• [Entries shown]
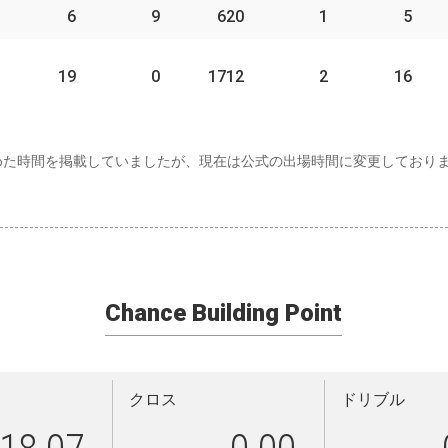
6
9
620
1
5
19
0
1712
2
16
めた時間を掲載していましたが、現在は公式の出場時間に変更しており
Chance Building Point
クロス
ドリブル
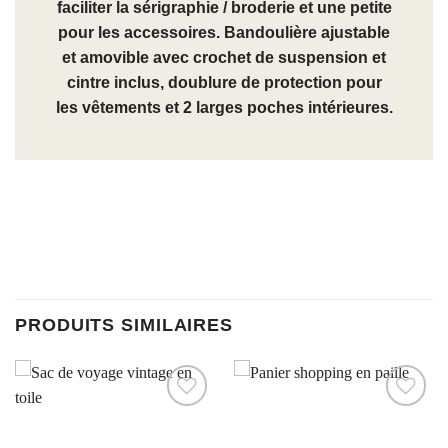
faciliter la sérigraphie / broderie et une petite
pour les accessoires. Bandoulière ajustable
et amovible avec crochet de suspension et
cintre inclus, doublure de protection pour
les vêtements et 2 larges poches intérieures.
PRODUITS SIMILAIRES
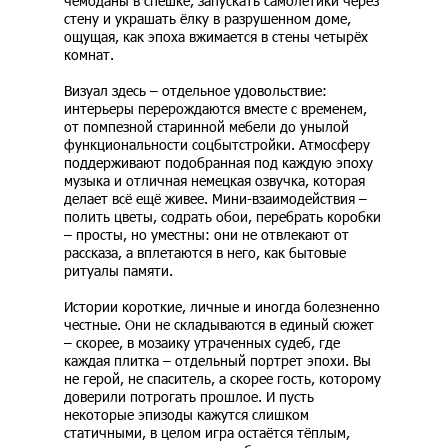
чемоданы в спешке, запускать самолётики через
стену и украшать ёлку в разрушенном доме,
ощущая, как эпоха вжимается в стены четырёх
комнат.
Визуал здесь – отдельное удовольствие:
интерьеры перерождаются вместе с временем,
от помпезной старинной мебели до унылой
функциональности соцбытстройки. Атмосферу
поддерживают подобранная под каждую эпоху
музыка и отличная немецкая озвучка, которая
делает всё ещё живее. Мини-взаимодействия –
полить цветы, содрать обои, перебрать коробки
– просты, но уместны: они не отвлекают от
рассказа, а вплетаются в него, как бытовые
ритуалы памяти.
Истории короткие, личные и иногда болезненно
честные. Они не складываются в единый сюжет
– скорее, в мозаику утраченных судеб, где
каждая плитка – отдельный портрет эпохи. Вы
не герой, не спаситель, а скорее гость, которому
доверили потрогать прошлое. И пусть
некоторые эпизоды кажутся слишком
статичными, в целом игра остаётся тёплым,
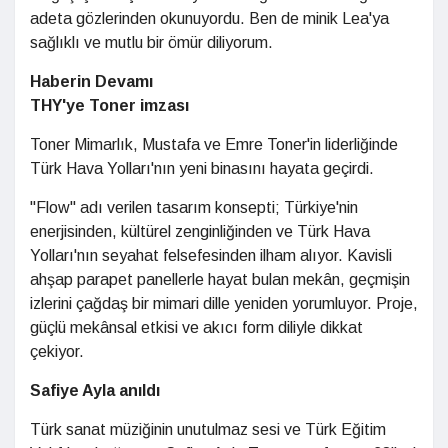
adeta gözlerinden okunuyordu. Ben de minik Lea'ya
sağlıklı ve mutlu bir ömür diliyorum.
Haberin Devamı
THY'ye Toner imzası
Toner Mimarlık, Mustafa ve Emre Toner'in liderliğinde
Türk Hava Yolları'nın yeni binasını hayata geçirdi.
"Flow" adı verilen tasarım konsepti; Türkiye'nin
enerjisinden, kültürel zenginliğinden ve Türk Hava
Yolları'nın seyahat felsefesinden ilham alıyor. Kavisli
ahşap parapet panellerle hayat bulan mekân, geçmişin
izlerini çağdaş bir mimari dille yeniden yorumluyor. Proje,
güçlü mekânsal etkisi ve akıcı form diliyle dikkat
çekiyor.
Safiye Ayla anıldı
Türk sanat müziğinin unutulmaz sesi ve Türk Eğitim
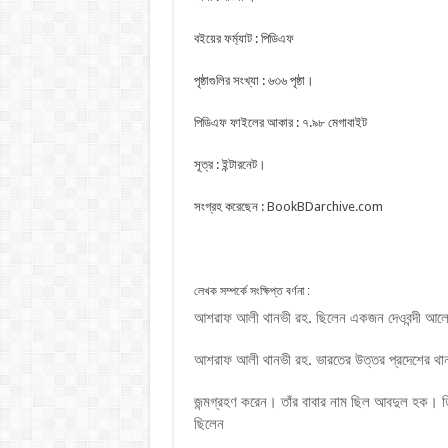
বইয়ের ফর্ম্যাট : পিডিএফ
পৃষ্ঠাগুলির সংখ্যা : ৬৩৬ পৃষ্ঠা।
পিডিএফ ফাইলের আকার : ৭.৯৮ মেগাবাইট
সূত্র : ইন্টারনেট।
সংগ্রহ করেছেন :
BookBDarchive.com
লেখক সম্পর্কে সংক্ষিপ্ত বর্ণনা :
আশরাফ আলী থানভী রহ. ছিলেন একজন দেওবন্দী আলেম
আশরাফ আলী থানভী রহ. ভারতের উত্তর প্রদেশের থানা
জন্মগ্রহণ করেন। তাঁর বাবার নাম ছিল আবদুল হক।
ছিলেন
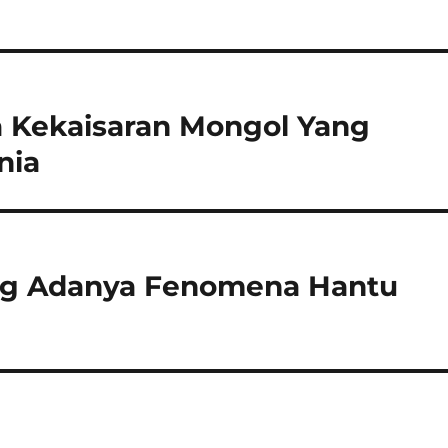
ja Kekaisaran Mongol Yang
nia
ang Adanya Fenomena Hantu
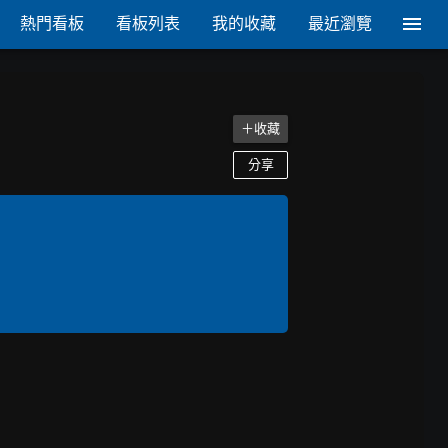
熱門看板
看板列表
我的收藏
最近瀏覽
＋收藏
分享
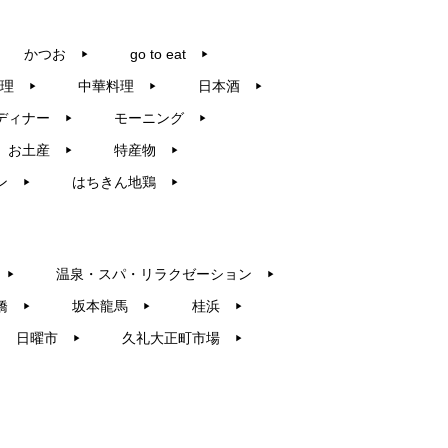
かつお
go to eat
▶︎
▶︎
理
中華料理
日本酒
▶︎
▶︎
▶︎
ディナー
モーニング
▶︎
▶︎
お土産
特産物
▶︎
▶︎
ン
はちきん地鶏
▶︎
▶︎
温泉・スパ・リラクゼーション
▶︎
▶︎
橋
坂本龍馬
桂浜
▶︎
▶︎
▶︎
日曜市
久礼大正町市場
▶︎
▶︎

• [What the exercise asks] How many lines in the items above contain the word "pour"? Reply with the number alone.

• [Task result] 2